Reproducibility Variable Result LLM Response
Research Type Experimental Comprehensive experiments on diversified benchmarks clearly validate the superiority of BDMatch as well as the effectiveness of our binary decomposition strategy.
Researcher Affiliation Academia 1School of Computer Science and Engineering, Southeast University, Nanjing 210096, China 2Key Laboratory of Computer Network and Information Integration (Southeast University), Ministry of Education, China. Correspondence to: Min-Ling Zhang <zhangml@seu.edu.cn>.
Pseudocode No The paper describes the BDMatch approach using textual explanations and mathematical equations, but it does not include any pseudocode or a clearly labeled algorithm block.
Open Source Code Yes 2Code package of BDMatch is publicly available at: http: //palm.seu.edu.cn/zhangml/files/BDMatch.rar.
Open Datasets Yes CIFAR-10, CIFAR-100 (Krizhevsky et al., 2009), and Image Net (Deng et al., 2009) with different numbers of labeled data and diversified open-set settings.
Dataset Splits No The paper defines a 'labeled set' and an 'unlabeled set' for training, and an 'evaluation set' for testing, but it does not specify a separate 'validation set' or a distinct validation split for hyperparameter tuning or early stopping.
Hardware Specification No The paper does not specify any particular hardware used for experiments, such as GPU or CPU models, only mentioning model architectures like Wide Res Net-28-2 and Res Net-18.
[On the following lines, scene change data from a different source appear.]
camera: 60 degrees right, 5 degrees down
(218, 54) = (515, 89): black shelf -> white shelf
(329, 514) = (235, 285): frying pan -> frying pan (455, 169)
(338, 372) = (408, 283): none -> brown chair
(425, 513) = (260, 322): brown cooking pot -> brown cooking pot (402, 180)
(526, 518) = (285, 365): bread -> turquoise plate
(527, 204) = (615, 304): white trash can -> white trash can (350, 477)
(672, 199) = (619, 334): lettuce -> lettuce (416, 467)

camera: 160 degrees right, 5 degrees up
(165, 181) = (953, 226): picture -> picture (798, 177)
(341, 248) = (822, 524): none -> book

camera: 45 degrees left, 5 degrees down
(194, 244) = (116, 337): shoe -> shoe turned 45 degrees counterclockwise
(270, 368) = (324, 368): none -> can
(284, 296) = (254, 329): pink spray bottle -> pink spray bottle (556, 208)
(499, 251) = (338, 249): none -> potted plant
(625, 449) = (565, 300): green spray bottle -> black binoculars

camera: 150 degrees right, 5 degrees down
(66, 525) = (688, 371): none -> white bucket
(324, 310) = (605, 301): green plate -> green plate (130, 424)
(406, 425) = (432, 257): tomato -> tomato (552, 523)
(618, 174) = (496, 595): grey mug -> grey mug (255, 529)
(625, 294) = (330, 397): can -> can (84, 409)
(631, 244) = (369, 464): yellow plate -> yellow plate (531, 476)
Software Dependencies No The paper mentions using a 'unified codebase based on USB (Wang et al., 2022b)' and 'SGD optimizer' but does not provide specific version numbers for programming languages, libraries, or other software dependencies.
Experiment Setup Yes The scaling parameter τ controlling the strength of balance is set as 0.5 and the momentum factor µ in Eq.(10) is set as 0.999. Models are all trained by the SGD optimizer and the learning rate is set as 0.03 with a cosine decay. For CIFAR experiments, models are trained for 256 * 1024 iterations and each iteration contains a batch of 64 labeled samples and 64 * 7 unlabeled samples. For Image Net experiments, models are trained for 100 * 1024 iterations and each iteration contains a batch of 32 labeled samples and 32 unlabeled samples. The threshold ρ is set to 0.99 in this paper.